(Records to process begins)

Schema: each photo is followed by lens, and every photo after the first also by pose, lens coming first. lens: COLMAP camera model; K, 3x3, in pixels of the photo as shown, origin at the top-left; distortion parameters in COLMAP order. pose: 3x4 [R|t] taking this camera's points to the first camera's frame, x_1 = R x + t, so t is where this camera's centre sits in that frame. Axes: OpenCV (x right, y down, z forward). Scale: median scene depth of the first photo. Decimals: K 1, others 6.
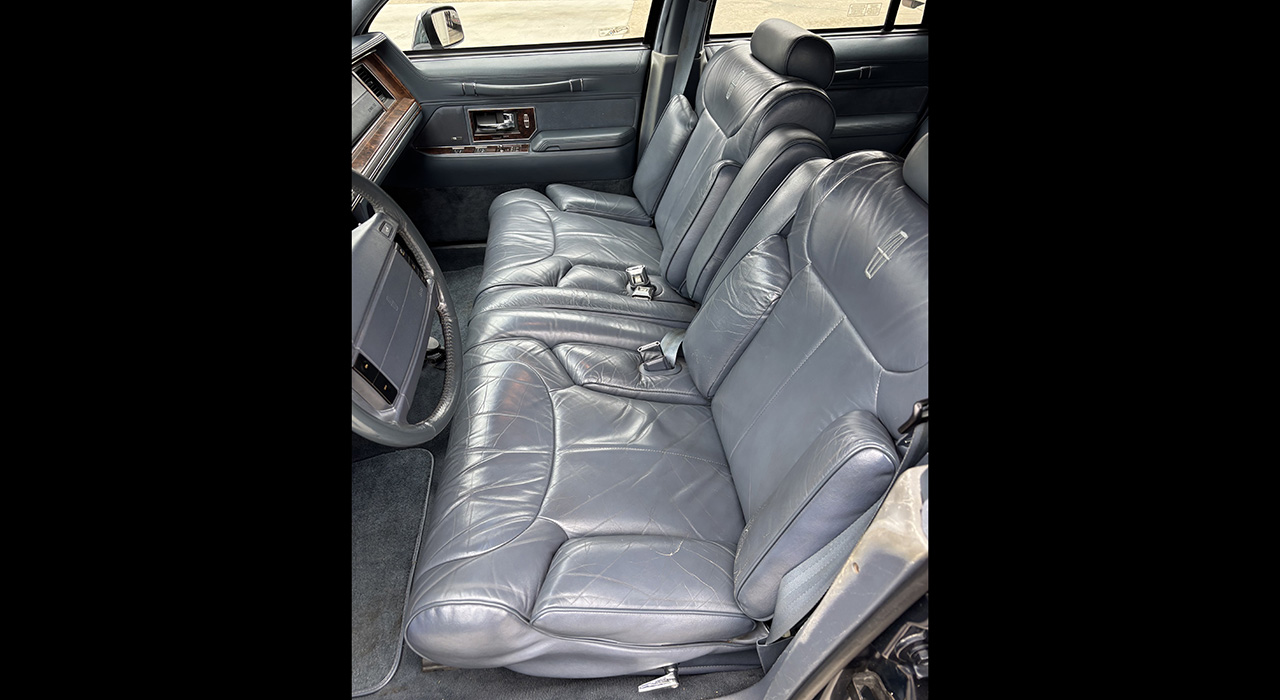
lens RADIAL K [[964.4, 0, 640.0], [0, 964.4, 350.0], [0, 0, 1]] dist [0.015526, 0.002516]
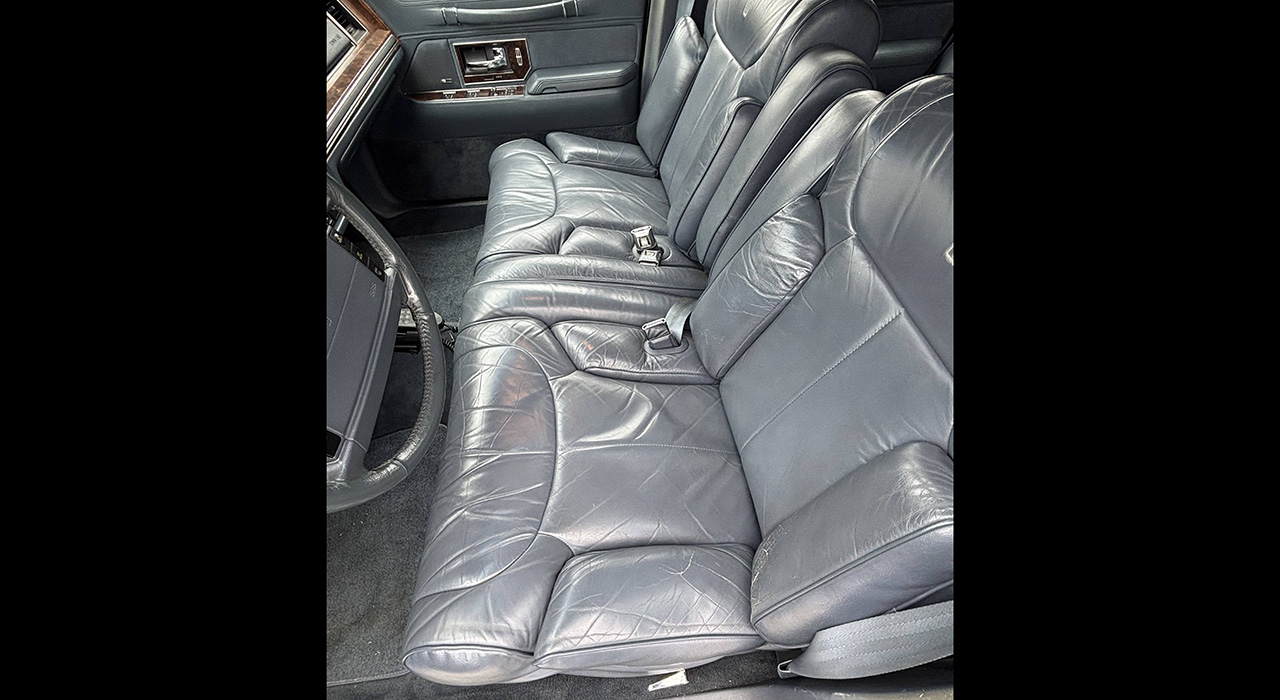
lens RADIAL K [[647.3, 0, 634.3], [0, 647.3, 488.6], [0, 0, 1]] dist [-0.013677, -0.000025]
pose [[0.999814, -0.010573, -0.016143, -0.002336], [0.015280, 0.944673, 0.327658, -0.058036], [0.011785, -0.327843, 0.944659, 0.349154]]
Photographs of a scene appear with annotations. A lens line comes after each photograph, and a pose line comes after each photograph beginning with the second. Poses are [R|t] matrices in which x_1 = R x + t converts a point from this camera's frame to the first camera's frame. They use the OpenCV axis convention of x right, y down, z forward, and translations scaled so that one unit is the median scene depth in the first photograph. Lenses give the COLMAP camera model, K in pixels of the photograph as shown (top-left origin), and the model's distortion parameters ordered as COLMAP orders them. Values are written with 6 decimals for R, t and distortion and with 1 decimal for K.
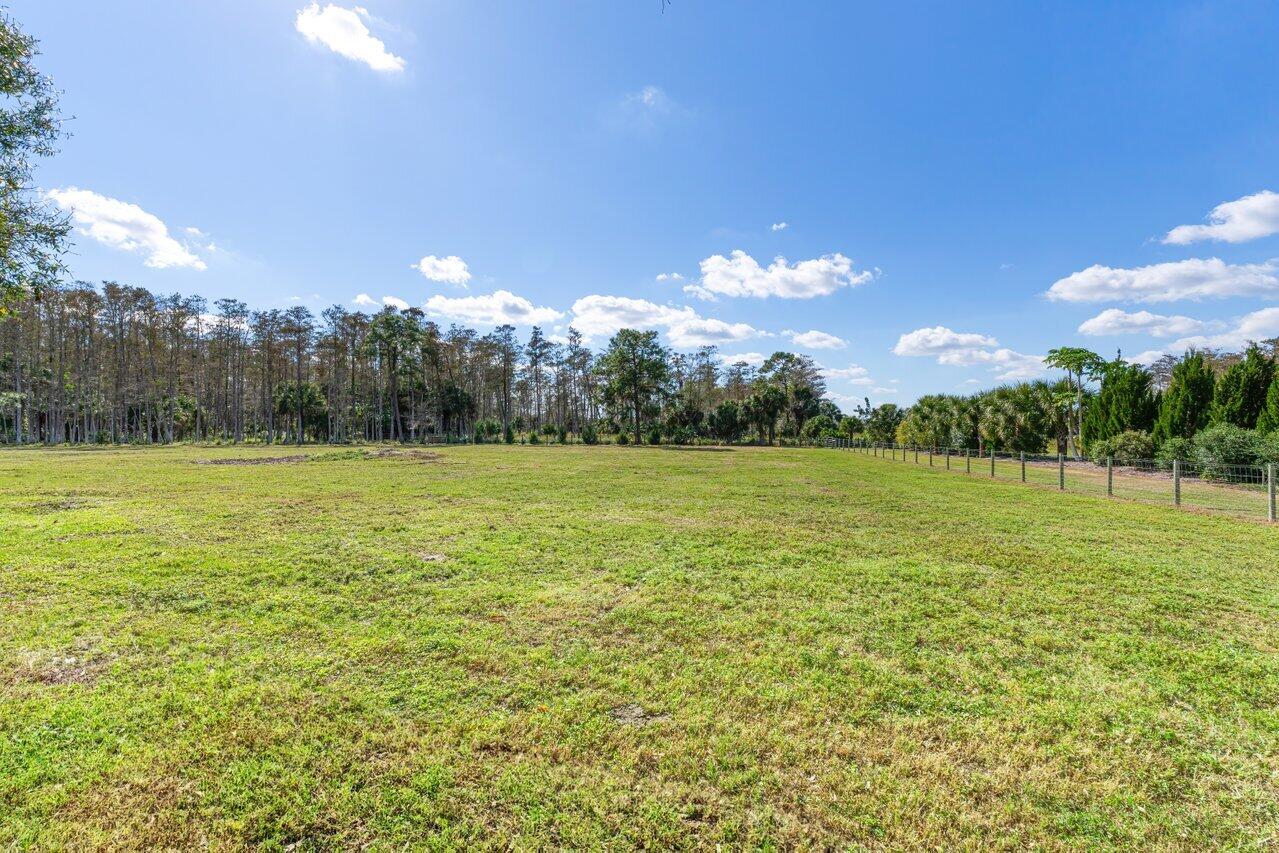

(Records to process ends)
(Records to process begins)

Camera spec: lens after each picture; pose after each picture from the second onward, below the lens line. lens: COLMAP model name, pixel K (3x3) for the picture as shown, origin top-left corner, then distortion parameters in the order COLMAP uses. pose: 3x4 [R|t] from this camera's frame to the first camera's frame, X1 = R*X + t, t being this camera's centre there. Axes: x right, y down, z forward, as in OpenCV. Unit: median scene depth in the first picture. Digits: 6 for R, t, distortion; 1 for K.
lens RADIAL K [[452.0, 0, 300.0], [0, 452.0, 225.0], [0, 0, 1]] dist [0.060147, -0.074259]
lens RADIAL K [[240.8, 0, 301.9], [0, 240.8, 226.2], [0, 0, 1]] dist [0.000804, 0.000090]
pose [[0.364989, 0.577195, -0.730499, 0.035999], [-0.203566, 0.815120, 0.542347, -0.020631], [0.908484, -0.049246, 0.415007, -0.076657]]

(Records to process ends)
(Records to process begins)

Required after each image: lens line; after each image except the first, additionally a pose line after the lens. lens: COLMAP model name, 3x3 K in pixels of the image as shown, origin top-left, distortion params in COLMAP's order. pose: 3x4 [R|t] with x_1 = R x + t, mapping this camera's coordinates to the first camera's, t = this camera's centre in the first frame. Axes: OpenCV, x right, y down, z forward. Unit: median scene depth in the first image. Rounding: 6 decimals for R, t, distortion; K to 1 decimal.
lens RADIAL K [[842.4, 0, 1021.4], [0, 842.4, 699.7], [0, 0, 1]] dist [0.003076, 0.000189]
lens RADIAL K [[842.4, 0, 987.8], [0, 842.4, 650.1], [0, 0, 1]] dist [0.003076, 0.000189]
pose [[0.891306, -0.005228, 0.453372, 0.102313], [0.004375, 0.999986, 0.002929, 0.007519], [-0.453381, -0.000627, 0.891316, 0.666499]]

(Records to process ends)

Prompt:
Turn everything in the material above, from the line containing "Schema: each photo" down to the line containing "-0.327843, 0.944659, 0.349154]]", into a JSON list of strings, one string per line, with blank lines dropped. Leave the pictures out of your answer.

Output of the task:
[
  "Schema: each photo is followed by lens, and every photo after the first also by pose, lens coming first. lens: COLMAP camera model; K, 3x3, in pixels of the photo as shown, origin at the top-left; distortion parameters in COLMAP order. pose: 3x4 [R|t] taking this camera's points to the first camera's frame, x_1 = R x + t, so t is where this camera's centre sits in that frame. Axes: OpenCV (x right, y down, z forward). Scale: median scene depth of the first photo. Decimals: K 1, others 6.",
  "lens RADIAL K [[964.4, 0, 640.0], [0, 964.4, 350.0], [0, 0, 1]] dist [0.015526, 0.002516]",
  "lens RADIAL K [[647.3, 0, 634.3], [0, 647.3, 488.6], [0, 0, 1]] dist [-0.013677, -0.000025]",
  "pose [[0.999814, -0.010573, -0.016143, -0.002336], [0.015280, 0.944673, 0.327658, -0.058036], [0.011785, -0.327843, 0.944659, 0.349154]]"
]